WORK TO COMPLETE:
For each line of the listing below that contains the string "lines", copy the line.

EXTRACTED MATERIAL:
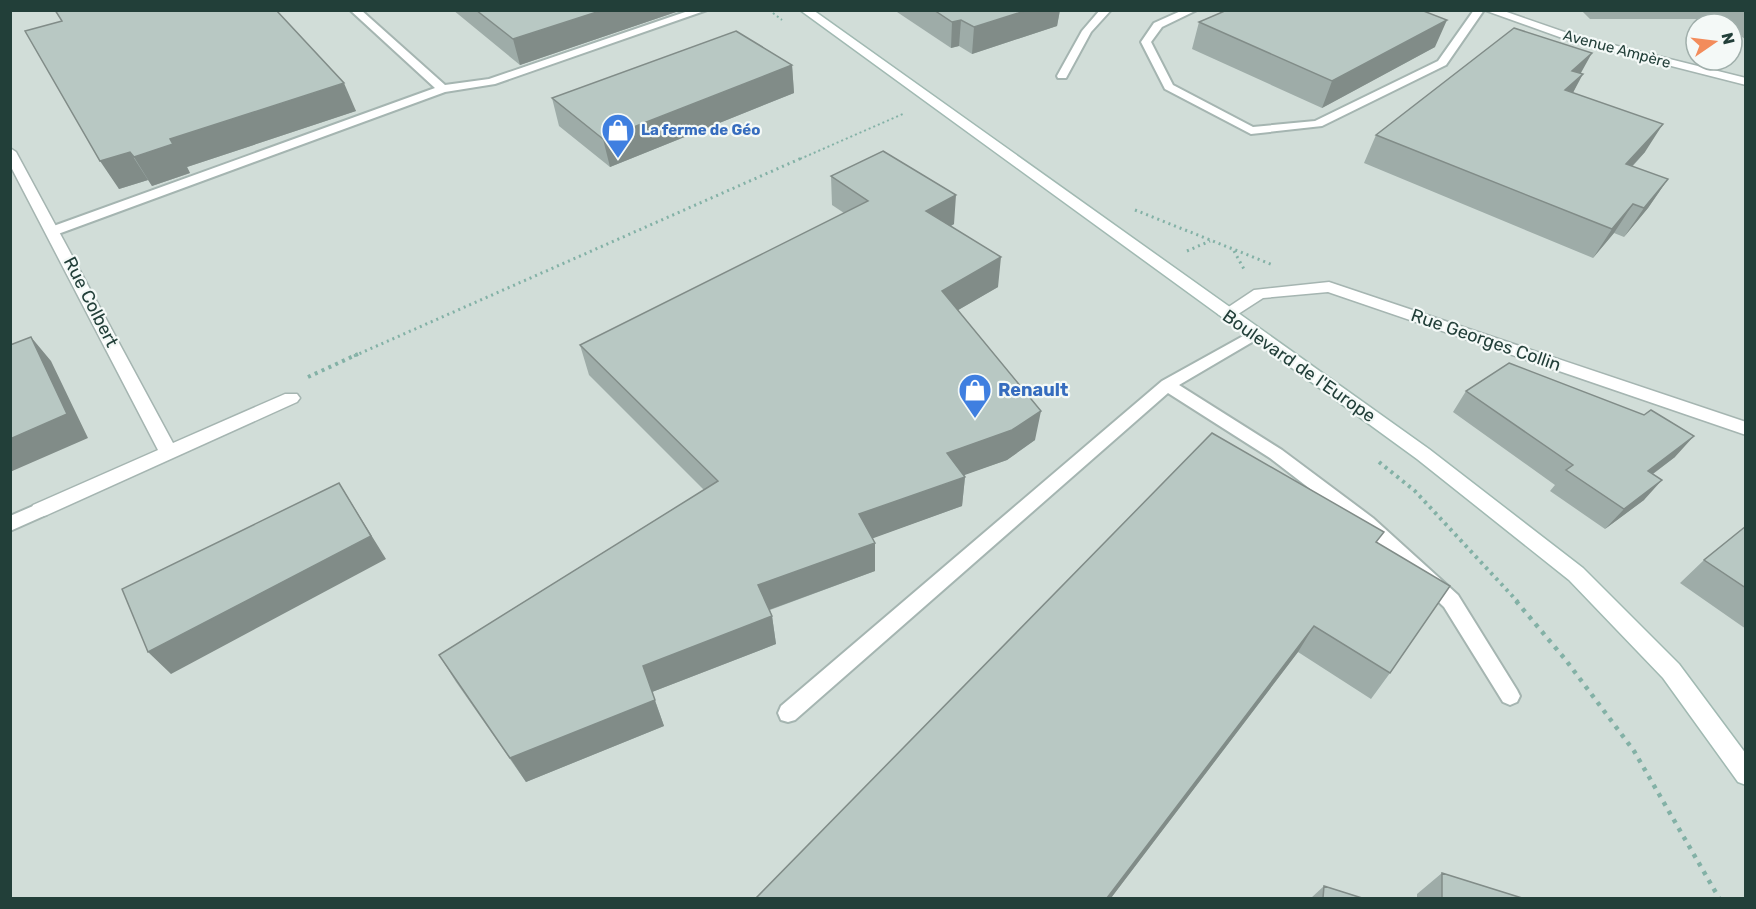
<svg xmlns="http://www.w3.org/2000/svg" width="1756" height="909" font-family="Rubik,sans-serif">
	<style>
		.built { fill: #d1ddd8; fill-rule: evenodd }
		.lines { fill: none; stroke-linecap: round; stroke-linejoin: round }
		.service-casing { stroke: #a5b5b1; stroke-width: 4 }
		.minor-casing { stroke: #a5b5b1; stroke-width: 3 }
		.tertiary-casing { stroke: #a5b5b1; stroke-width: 3 }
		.secondary-casing { stroke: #a1b9b2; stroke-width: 3 }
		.path-far3 { stroke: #83b1a6; stroke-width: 2; stroke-dasharray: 2 3; stroke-linecap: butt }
		.path-far2 { stroke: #83b1a6; stroke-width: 3; stroke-dasharray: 2 4; stroke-linecap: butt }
		.path-far1 { stroke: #83b1a6; stroke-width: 4; stroke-dasharray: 3 4.5; stroke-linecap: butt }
		.path { stroke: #83b1a6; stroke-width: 4.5; stroke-dasharray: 4 6; stroke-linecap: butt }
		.service { fill: #fff; fill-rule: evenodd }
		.minor { fill: #fff; fill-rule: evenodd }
		.tertiary { fill: #fff; fill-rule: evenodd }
		.secondary { fill: #fff; fill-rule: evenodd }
		.wall { fill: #9eaca8 }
		.shaded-wall { fill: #818c88 }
		.building { fill: #b8c8c3; stroke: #818c88; stroke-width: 1.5 }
		.labels { text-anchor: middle; stroke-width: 4.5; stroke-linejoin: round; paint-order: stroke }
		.far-street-label { font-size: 15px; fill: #223f39; stroke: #f4f9f7 }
		.far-shop-label { font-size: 15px; font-weight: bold; fill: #366cbe; stroke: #f4f9f7; text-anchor: start }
		.street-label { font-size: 18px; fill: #223f39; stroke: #f4f9f7 }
		.shop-label { font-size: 18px; font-weight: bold; fill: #366cbe; stroke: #f4f9f7; text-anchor: start }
	</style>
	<rect width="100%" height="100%" fill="#e3ede9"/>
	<path class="built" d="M11,11H1745V898H11ZM1696,24H1732V60H1696Z"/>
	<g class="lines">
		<defs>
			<path id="service" d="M350,10H361L445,85L489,79L691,10H707L495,84L445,92L58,234H48L46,231L48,228L435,88Z
				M1100,10H1111L1091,32L1066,78H1058L1057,76L1082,31Z
				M1183,10H1197L1162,27L1151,42L1173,85L1253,127L1315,121L1438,61L1474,10H1484L1446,65L1322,126L1251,134L1165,89L1141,42L1154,23Z
				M1254,330L1259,332L1261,335L1259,338L1179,385L1282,450L1373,518L1458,595L1517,690L1520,696L1517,702L1510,705L1503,702L1444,607L1361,528L1270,458L1168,393L795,720L788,722L781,720L778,713L781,706L1162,381Z
				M40,503L46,505L49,510L46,515L10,531V516Z"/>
			<path id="minor" d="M1484,10H1501L1573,35L1746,78V85L1565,39Z
				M10,148L16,152L173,443L285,394H297L300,398L297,402L47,515L40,517L33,515L31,510L33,505L158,450L10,165Z"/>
			<path id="tertiary" d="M1329,282L1746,422V435L1328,292L1263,298L1232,318L1226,319L1218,314L1254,290Z"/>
			<path id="secondary" d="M800,10H813L1429,449L1583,568L1679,664L1746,754V785L1738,782L1663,678L1569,580L1417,459Z"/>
		</defs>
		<use href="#service" class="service-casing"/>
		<use href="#minor" class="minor-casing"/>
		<use href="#tertiary" class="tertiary-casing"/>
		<use href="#secondary" class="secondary-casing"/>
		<path class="path-far3" d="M769,10L782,20
			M800,159L905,113"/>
		<path class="path-far2" d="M1135,210L1273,265
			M1187,251L1210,241
			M1234,251L1245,271
			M354,356L804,157"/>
		<path class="path-far1" d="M308,377L358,354
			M1379,462L1415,491L1518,602"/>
		<path class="path" d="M1516,601L1565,659L1634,751L1719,898"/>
		<use href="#service" class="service"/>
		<use href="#minor" class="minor"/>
		<use href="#tertiary" class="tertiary"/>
		<use href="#secondary" class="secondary"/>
	</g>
	<path class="wall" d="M54,10H276L356,111L187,167L190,173L152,186L148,180L119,189L62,21Z
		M453,10H682L520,65Z
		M894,10H1060L1057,26L972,54L959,46L951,48Z
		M1581,10H1746V40L1732,29V24H1725L1719,19H1590Z
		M1199,22L1435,47L1322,108L1192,49Z
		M792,65L794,93L610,167L559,126L552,98Z
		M1581,73L1573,93L1645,152L1632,167L1668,179L1648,208L1624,237L1614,233L1593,258L1364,163L1376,135Z
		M831,176L954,224L951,226L998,287L958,310L1035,440L1007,460L963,475L965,477L962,506L872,538L875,543V571L770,610L772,616L776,644L652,692L664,726L526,782L456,682L439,655L704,490L589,375L580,345L844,213L832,205Z
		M1466,391L1675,457L1653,474L1644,500L1605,529L1550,491L1555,485L1453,412Z
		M1746,526V629L1680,583L1704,560Z
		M1377,543L1390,673L1371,699L1298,652L1111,898H756Z
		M1442,873L1522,898H1417V894Z
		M1324,886L1362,898H1311Z"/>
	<path class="shaded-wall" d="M603,10H682L520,65L513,39Z
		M1028,10H1060L1057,26L972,54L974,27Z
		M961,20L959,46L951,48L952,22Z
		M1447,20L1435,47L1322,108L1332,81Z
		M1592,53L1577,80L1583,74L1568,102L1550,118L1572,71Z
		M792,65L794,93L610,167L603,139Z
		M344,83L356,111L187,167L190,173L152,186L134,157L170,139Z
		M1663,124L1645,152L1607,193L1626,164Z
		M130,152L148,180L119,189L100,161Z
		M1668,179L1648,208L1624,237L1644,208Z
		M956,195L954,224L925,240L926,211Z
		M1633,204L1614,233L1593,258L1612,229Z
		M1001,257L998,287L941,320L942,291Z
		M31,337L51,361L88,438L10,472V439Z
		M1041,411L1035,440L1007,460L945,482L947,453Z
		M1694,436L1675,457L1630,491L1648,471Z
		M965,477L962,506L860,543L859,514Z
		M1662,480L1644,500L1605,529L1624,509Z
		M339,483L386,559L171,674L148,652Z
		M875,543V571L763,612L758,585Z
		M772,616L776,644L652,692L664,726L526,782L510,758L643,666Z
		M1314,626L1298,652L1111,898H1107Z"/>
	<path class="building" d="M55,10H276L344,83L170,139L173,144L134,157L130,152L100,161L25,31L62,21Z
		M476,10H603L513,39Z
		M934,10H1028L974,27L961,20L952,22Z
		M1227,10H1421L1447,20L1332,81L1199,22Z
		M1514,28L1592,53L1572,71L1583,74L1565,90L1663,124L1626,164L1668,179L1644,208L1633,204L1612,229L1376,135Z
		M736,31L792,65L603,139L552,98Z
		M883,151L956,195L926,211L1001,257L942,291L1041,411L1012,430L947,453L965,477L859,514L875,543L758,585L772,616L643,666L655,700L510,758L439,655L718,481L580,345L868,201L831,176Z
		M31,337L67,414L10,439V345Z
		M1509,363L1644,415L1651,410L1694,436L1648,471L1662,480L1624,509L1566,470L1573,465L1466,391Z
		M1212,433L1384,532L1376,542L1450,586L1390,673L1314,626L1107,898H756Z
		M339,483L371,536L148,652L122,589Z
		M1746,526V588L1704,560Z
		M1442,873L1522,898H1442Z
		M1324,886L1362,898H1323Z"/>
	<defs>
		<symbol id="shop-pin" viewBox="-11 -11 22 30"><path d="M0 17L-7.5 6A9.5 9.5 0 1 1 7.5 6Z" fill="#3f7fe0" stroke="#f4f9f7"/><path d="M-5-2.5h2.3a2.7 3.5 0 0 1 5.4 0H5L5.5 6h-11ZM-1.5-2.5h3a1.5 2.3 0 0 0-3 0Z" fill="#fff"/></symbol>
	</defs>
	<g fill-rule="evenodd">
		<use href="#shop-pin" x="599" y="111" width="38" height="52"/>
		<use href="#shop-pin" x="956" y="371" width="38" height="52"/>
	</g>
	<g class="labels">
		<g class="far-street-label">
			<text transform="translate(1617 49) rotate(15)" y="5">Avenue Ampère</text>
		</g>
		<g class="far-shop-label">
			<text x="641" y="135">La ferme de Géo</text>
		</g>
		<g class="street-label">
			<text transform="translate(91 302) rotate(63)" y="6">Rue Colbert</text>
			<text transform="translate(1486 340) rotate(19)" y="6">Rue Georges Collin</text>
			<text transform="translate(1299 366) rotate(35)" y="6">Boulevard de l'Europe</text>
		</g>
		<g class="shop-label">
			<text x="998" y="396">Renault</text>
		</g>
	</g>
	<rect width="1756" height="909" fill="none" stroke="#223f39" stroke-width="24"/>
	<g transform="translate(1714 42) rotate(76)"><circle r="28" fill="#f4f9f7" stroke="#a0afab" stroke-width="1.5"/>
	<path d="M0-4.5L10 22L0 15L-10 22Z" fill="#f38c5b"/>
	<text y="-9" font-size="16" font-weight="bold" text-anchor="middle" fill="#223f39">N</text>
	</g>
</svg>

RESPONSE TO THE TASK:
		.lines { fill: none; stroke-linecap: round; stroke-linejoin: round }
	<g class="lines">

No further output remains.